Меч вакеро | страница 72
— Она одевается, сын мой… Еще немного терпения, — отец Игнасио кивнул и перекрестил головы склонившихся под благословение индианок. Женщины продолжили свой путь, а падре посетовал на то, что краснокожие в последнее время стали ленивы и работают не иначе как из-под палки. К тому же частенько стал пропадать скот, и это, на его взгляд, несомненно, дело их рук. Брат Олива, да и люди Аракаи нередко отыскивают в кострищах неведомо как попавшие туда обглоданные кости коров и мулов. И никакие внушения и розги не помогают, хотя в iglesia индейцы ходят исправно и даже, как уверял настоятель, с видимым удовольствием.
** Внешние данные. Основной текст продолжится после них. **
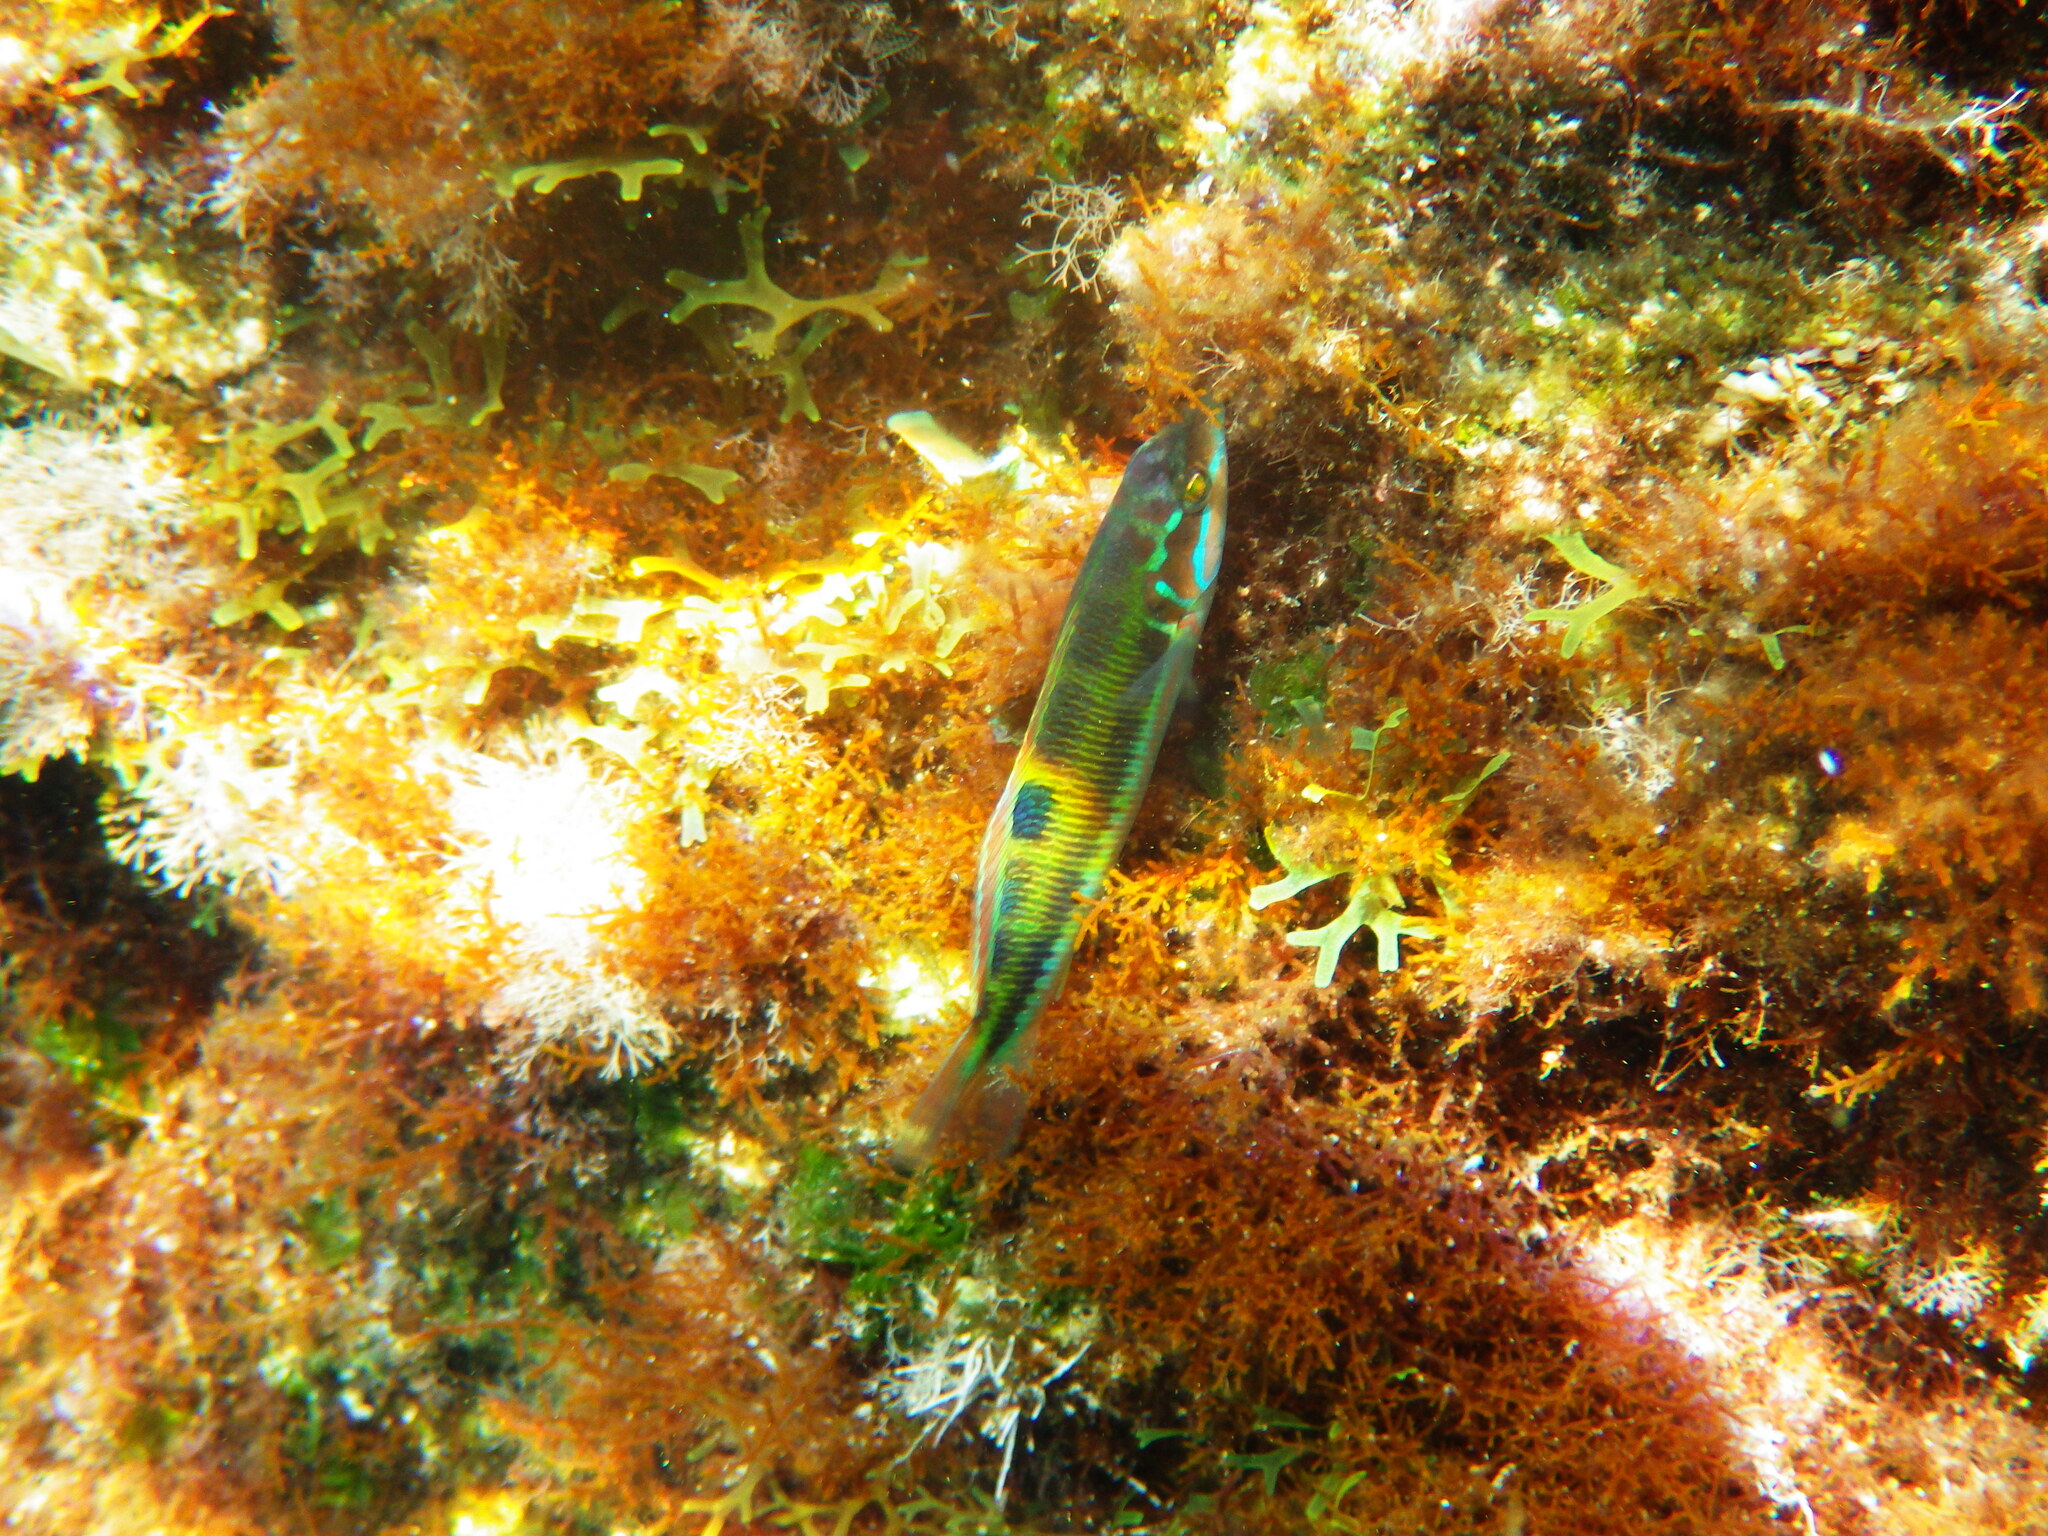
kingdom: Animalia
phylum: Chordata
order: Perciformes
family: Labridae
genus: Thalassoma
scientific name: Thalassoma pavo
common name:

— А на исповеди, дон Диего! — монах всплеснул руками. — Боже мой… Эти несчастные несут такую ересь, что голова кругом! — он вздохнул с досады и сокрушенно покачал головой.
Майор слушал доминиканца, а сам не мог отделаться от беса подозрения, что священник, смотревший на раскаленный песок атрио, что-то не договаривает, скрывает.
— И как велика ваша паства, падре? — дон не решался задать мучающий его вопрос в лоб.
Игнасио посмотрел на оранжево-сияющие витражи церкви, в коих отражался огненный лик солнца, и глухо изрек:
— За этот год опустела не одна хижина, обеспечив скорпионов и змей гнездом… — он кольнул серыми глазами собеседника. — Некому будет работать. И хвори подчас нет, а они мрут и мрут. С тоски, что ли?
Майор напрягся. Прямо над ним бил колокол. Падре Игнасио горько качнул головой:
— Проклятье… опутало наш край… Слышишь, сын мой? Это в iglesia внесли еще одного покойника. Простите, меня ждут.
Лицо монаха, слепленное из жестких углов и морщин, извиняюще дернуло бровями.
Дон смотрел ему вслед: доминиканец шел твердым широким шагом, будто хотел перемахнуть злосчастные границы Санта-Инез.
— Диего!
Он хотел что-то ответить, но горло перекрыл комок волнения. Они молча, как две статуи, стояли и смотрели друг на друга.
Он глядел в изумрудные, со льдинкой испуга глаза и видел, как эти колючие кусочки тают, превращаясь в слезы. Они заставили порозоветь ее веки, накатывались на ресницы, срывались и прозрачными полосками бежали по раскрасневшимся щекам. И тут, как молния раскалывает беспросветность туч, мысль о предназначении мужской снисходительности и женской слабости осенила Диего. Он окончательно осознал, что пред ним стоит искренне любящий, без показного крика друг, все время ждавший его и надеющийся.
Взволнованный, он чувствовал, как путались от глубокого счастья мысли, как через слезы радости, заполнившие глаза, менялись объемы окружающего, как грудь его разрывало нечто большое, как губы облизал горячий язык. В искристой влаге ее глаз он видел себя не особенно бравым, помятым, с монашеским посохом, но, черт возьми, желанным и любимым.